The suit had accused the Internet real estate company of falsifying financial statements and engaging in accounting irregularities (see CalSTRS Sets Sights on Homestore Shenanigans ). Last year CalSTRS, the nation’s third largest public pension fund, said its Homestore investments cost the $100 billion pension fund $9 million. Homestore, which operates real estate Web sites such as Realtor.com, is a once-high dot-com stock.
Under the settlement, subject to approval by the U.S. District Court in Los Angeles, Homestore will adopt innovative and cutting edge corporate governance provisions including:
- Requirements for independent directors and special committees
- A non-classified board of directors with two-year terms
- Appointment of a new shareholder-nominated director
- Prohibition on the future use of stock options for director compensation
- Requirements for minimum stock retention by officers after exercise of future stock option grants
Homestore also will pay $13 million in cash and issue 20 million shares of common stock to members of the class, according to CalSTRS.

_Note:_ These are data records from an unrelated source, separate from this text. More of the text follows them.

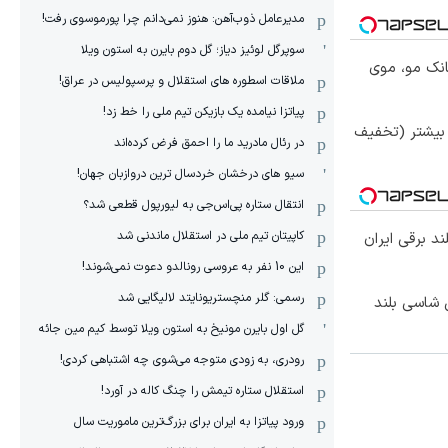
مدیرعامل ذوب‌آهن: هنوز نمی‌دانم چرا پورموسوی رفت!
سوپرگل لوئیز دیاز؛ گل دوم بایرن به استون ویلا
انک مو، موی
ملاقات اسطوره های استقلال و پرسپولیس در عراق!
پیاتزا نیامده یک بازیکن تیم ملی را خط زد!
 بیشتر (تخفیف
در رئال مادرید ما را احمق فرض کرده‌اند
سیو های درخشان خردسال ترین دروازبان جهان!
انتقال ستاره پی‌اس‌جی به لیورپول قطعی شد؟
کاپیتان تیم ملی در استقلال ماندنی شد
این 10 نفر به عروسی رونالدو دعوت نمی‌شوند!
رسمی: گلر منچستریونایتد لالیگایی شد
وکس ترین شاسی بلند
گل اول بایرن مونیخ به استون ویلا توسط کیم مین جائه
رودری، به زودی متوجه می‌شوی چه اشتباهی کردی!
استقلال ستاره تیمش را چنگ کاله در آورد!
ورود پیاتزا به ایران برای بزرگ‌ترین ماموریت سال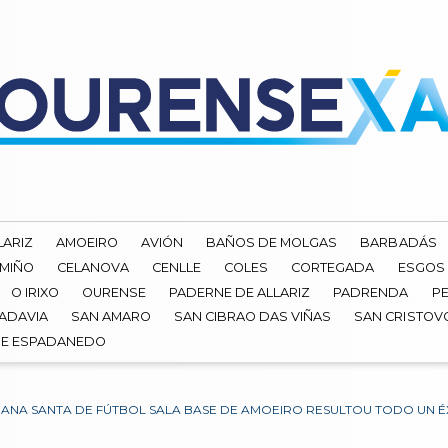
LARIZ
AMOEIRO
AVIÓN
BAÑOS DE MOLGAS
BARBADÁS
 MIÑO
CELANOVA
CENLLE
COLES
CORTEGADA
ESGOS
O IRIXO
OURENSE
PADERNE DE ALLARIZ
PADRENDA
PE
ADAVIA
SAN AMARO
SAN CIBRAO DAS VIÑAS
SAN CRISTOV
DE ESPADANEDO
MANA SANTA DE FÚTBOL SALA BASE DE AMOEIRO RESULTOU TODO UN É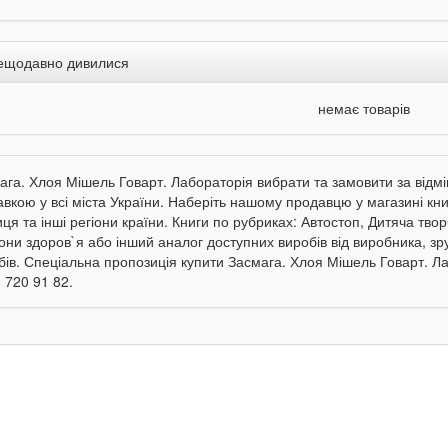
ещодавно дивилися
немає товарів
ага. Хлоя Мішель Говарт. Лабораторія вибрати та замовити за відмі
авкою у всі міста України. Наберіть нашому продавцю у магазині кни
иця та інші регіони країни. Книги по рубриках: Автостоп, Дитяча тво
они здоров`я або інший аналог доступних виробів від виробника, зр
бів. Спеціальна пропозиція купити Засмага. Хлоя Мішель Говарт. Л
 720 91 82.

The settlement covers only Homestore, Inc. and certain officers and directors. Legal action against other defendants in the case is pending, including:
- Stuart H. Wolff, former chief executive officer and chairman of the board of Homestore;
- Peter B. Tafeen, former executive vice president, business development and sales; and
- PricewaterhouseCoopers, the accounting firm that audited Homestore’s financial statements.